Research & Papers

Curiosity-Critic: Cumulative Prediction Error Improvement as a Tractable Intrinsic Reward for World Model Training

New algorithm improves world model training by distinguishing between learnable patterns and inherent randomness.

Deep Dive

Researchers Vin Bhaskara and Haicheng Wang have introduced Curiosity-Critic, a novel approach to intrinsic reward design for training AI world models. Unlike traditional prediction-error-based curiosity methods that focus on immediate transitions, Curiosity-Critic grounds its reward in the improvement of cumulative prediction error across all visited states. The method reduces to a tractable per-step form: the difference between current prediction error and the asymptotic error baseline for each state transition. This baseline is estimated online by a learned critic that co-trains alongside the world model, converging well before the world model saturates.

Curiosity-Critic's key innovation is its ability to separate epistemic (reducible) from aleatoric (irreducible) prediction error in real-time. The reward remains high for learnable transitions where the world model can improve, but collapses toward the baseline for inherently stochastic ones. This effectively redirects exploration toward transitions that offer genuine learning opportunities rather than chasing unpredictable noise. The researchers show that prior curiosity formulations from Schmidhuber's 1991 work to modern learned-feature-space variants emerge as special cases corresponding to specific approximations of this baseline.

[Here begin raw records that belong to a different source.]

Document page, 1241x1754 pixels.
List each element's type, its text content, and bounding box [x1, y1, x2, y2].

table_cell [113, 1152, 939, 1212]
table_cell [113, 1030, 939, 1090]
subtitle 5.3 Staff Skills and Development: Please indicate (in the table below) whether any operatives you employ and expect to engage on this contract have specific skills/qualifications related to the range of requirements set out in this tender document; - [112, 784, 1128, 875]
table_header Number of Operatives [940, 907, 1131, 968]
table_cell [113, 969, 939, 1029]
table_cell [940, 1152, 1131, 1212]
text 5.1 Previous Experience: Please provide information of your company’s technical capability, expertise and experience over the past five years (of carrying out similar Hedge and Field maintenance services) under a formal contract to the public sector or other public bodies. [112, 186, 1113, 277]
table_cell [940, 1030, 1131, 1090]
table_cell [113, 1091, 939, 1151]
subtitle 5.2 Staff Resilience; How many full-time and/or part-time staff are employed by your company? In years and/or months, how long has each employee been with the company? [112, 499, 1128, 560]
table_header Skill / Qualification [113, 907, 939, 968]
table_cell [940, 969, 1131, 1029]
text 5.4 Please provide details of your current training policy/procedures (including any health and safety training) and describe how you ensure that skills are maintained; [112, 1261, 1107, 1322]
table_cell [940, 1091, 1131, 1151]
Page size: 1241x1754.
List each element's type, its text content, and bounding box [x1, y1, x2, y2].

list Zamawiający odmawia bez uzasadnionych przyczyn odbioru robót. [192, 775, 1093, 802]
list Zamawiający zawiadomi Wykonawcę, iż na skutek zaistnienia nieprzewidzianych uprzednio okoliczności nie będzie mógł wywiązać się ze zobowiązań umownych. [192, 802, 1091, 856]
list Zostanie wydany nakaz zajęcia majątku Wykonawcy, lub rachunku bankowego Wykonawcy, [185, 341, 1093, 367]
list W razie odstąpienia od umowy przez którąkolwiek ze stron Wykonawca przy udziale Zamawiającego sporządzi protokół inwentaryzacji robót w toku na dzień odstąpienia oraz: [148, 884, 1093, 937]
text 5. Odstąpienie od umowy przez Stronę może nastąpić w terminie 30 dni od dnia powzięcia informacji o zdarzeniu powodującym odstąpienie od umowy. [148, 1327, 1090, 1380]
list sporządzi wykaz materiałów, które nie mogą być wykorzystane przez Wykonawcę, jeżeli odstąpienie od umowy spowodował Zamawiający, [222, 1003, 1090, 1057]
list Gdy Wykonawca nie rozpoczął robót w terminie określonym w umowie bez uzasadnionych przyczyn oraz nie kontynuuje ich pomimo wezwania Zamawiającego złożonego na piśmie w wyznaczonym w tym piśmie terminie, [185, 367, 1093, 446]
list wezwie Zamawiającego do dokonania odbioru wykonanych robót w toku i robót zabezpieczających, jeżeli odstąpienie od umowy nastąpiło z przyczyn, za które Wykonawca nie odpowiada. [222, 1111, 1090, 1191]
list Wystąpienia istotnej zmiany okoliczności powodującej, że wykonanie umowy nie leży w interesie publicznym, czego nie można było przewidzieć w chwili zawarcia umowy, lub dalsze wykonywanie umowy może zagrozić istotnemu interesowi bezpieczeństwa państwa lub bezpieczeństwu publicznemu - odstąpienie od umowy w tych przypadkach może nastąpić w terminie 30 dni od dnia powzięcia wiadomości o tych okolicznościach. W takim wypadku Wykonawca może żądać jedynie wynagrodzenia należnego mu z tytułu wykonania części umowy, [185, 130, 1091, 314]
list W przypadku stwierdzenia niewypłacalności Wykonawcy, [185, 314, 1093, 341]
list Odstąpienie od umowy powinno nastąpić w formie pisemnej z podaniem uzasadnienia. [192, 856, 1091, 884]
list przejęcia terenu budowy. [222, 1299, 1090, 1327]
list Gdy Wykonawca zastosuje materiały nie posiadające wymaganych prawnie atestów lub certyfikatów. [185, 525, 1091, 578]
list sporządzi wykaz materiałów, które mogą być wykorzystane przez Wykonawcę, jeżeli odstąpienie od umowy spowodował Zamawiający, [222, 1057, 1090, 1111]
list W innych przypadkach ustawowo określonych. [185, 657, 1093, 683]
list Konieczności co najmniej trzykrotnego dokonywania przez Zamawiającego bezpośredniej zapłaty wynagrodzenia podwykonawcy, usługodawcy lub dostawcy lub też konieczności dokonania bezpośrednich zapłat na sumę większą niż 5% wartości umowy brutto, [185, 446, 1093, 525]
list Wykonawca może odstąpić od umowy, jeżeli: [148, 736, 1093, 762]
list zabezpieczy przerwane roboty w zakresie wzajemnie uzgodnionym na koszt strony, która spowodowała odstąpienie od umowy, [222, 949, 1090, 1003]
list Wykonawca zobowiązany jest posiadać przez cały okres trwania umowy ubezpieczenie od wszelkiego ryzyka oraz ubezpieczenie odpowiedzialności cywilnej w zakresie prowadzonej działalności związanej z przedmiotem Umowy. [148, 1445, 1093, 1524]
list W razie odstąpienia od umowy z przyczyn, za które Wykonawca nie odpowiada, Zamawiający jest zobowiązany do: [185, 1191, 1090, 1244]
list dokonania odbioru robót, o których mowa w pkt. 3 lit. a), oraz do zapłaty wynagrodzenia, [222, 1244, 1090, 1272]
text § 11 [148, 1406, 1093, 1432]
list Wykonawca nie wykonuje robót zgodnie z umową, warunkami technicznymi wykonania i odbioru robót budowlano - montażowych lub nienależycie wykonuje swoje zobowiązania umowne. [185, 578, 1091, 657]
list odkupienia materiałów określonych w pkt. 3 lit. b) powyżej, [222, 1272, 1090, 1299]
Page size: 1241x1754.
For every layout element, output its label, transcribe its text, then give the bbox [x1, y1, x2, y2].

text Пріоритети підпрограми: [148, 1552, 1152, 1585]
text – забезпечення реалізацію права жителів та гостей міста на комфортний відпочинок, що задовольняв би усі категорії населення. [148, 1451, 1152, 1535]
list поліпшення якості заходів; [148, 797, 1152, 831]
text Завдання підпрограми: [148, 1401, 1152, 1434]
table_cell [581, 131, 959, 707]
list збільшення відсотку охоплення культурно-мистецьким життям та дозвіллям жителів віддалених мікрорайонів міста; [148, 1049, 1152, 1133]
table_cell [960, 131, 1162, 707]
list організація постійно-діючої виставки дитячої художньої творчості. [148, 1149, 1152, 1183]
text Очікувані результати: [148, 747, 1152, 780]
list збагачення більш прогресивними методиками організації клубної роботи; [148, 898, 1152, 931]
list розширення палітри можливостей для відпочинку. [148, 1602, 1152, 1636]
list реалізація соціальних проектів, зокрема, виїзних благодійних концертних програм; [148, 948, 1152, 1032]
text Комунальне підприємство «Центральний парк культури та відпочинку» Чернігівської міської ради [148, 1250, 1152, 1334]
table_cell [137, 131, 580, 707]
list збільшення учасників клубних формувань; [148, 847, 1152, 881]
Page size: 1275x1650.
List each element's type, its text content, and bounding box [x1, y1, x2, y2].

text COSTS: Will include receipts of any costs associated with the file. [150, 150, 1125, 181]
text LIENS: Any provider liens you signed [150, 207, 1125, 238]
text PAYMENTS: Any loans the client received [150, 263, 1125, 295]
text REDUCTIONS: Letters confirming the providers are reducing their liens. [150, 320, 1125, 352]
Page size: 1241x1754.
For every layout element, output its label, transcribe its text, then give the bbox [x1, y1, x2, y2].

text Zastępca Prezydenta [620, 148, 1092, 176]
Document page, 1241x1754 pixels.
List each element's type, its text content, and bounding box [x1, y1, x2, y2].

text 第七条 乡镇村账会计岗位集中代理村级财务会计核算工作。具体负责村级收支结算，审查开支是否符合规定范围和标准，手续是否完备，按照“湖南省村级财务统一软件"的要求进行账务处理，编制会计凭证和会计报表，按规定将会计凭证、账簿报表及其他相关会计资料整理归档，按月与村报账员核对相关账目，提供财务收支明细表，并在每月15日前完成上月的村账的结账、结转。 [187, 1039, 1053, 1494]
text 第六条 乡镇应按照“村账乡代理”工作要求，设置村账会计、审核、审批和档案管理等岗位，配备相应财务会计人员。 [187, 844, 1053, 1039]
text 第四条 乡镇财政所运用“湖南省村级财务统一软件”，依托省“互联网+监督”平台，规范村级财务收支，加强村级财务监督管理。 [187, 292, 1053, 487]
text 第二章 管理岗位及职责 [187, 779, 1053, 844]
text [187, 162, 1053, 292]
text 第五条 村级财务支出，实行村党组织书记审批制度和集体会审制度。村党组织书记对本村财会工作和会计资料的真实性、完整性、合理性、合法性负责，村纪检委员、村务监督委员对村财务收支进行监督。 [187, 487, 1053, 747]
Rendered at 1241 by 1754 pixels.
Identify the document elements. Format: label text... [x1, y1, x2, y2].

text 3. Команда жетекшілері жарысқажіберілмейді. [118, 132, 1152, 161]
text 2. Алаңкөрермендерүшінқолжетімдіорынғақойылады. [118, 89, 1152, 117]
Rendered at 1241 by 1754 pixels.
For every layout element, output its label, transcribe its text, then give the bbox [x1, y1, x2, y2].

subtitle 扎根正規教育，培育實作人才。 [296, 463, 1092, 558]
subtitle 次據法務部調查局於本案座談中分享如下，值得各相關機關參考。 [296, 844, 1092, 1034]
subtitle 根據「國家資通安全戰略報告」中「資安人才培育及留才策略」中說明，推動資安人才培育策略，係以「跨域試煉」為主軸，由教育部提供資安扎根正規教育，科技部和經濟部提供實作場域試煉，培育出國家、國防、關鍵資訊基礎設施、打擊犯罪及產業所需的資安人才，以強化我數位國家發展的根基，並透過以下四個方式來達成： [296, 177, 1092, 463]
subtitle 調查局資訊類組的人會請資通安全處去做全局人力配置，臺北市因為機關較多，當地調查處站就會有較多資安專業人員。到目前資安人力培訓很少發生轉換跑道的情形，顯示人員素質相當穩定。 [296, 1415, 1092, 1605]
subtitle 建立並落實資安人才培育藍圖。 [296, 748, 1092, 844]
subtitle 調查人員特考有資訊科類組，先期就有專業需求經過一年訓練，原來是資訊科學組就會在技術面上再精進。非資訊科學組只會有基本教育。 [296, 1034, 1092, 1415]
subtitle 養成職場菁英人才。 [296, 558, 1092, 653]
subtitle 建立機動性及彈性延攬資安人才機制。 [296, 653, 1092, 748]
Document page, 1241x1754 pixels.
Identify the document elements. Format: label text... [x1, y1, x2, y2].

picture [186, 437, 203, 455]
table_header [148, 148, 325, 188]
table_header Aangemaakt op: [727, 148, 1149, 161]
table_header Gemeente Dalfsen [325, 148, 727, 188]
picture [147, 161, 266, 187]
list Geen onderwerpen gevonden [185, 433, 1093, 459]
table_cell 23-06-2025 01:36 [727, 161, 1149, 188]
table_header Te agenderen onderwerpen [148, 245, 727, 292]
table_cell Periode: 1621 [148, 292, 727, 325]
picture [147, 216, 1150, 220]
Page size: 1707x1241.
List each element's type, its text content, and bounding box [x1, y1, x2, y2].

In experiments on a stochastic grid world environment, Curiosity-Critic demonstrated significant advantages over both prediction-error and visitation-count baselines. The method achieved approximately 2x faster convergence speed and higher final world model accuracy. The approach requires no oracle knowledge of the environment's noise floor, making it practical for real-world applications where stochasticity levels are unknown. The paper establishes a unified theoretical framework that connects decades of curiosity research while providing a more effective practical implementation.

Key Points
  • Uses cumulative prediction error improvement rather than single-step errors for intrinsic rewards
  • Co-trained critic estimates asymptotic error baselines, converging 2x faster than world model training
  • Separates epistemic from aleatoric error online without requiring oracle knowledge of noise levels

Why It Matters

Enables more efficient AI training by focusing exploration on genuinely learnable patterns rather than random noise.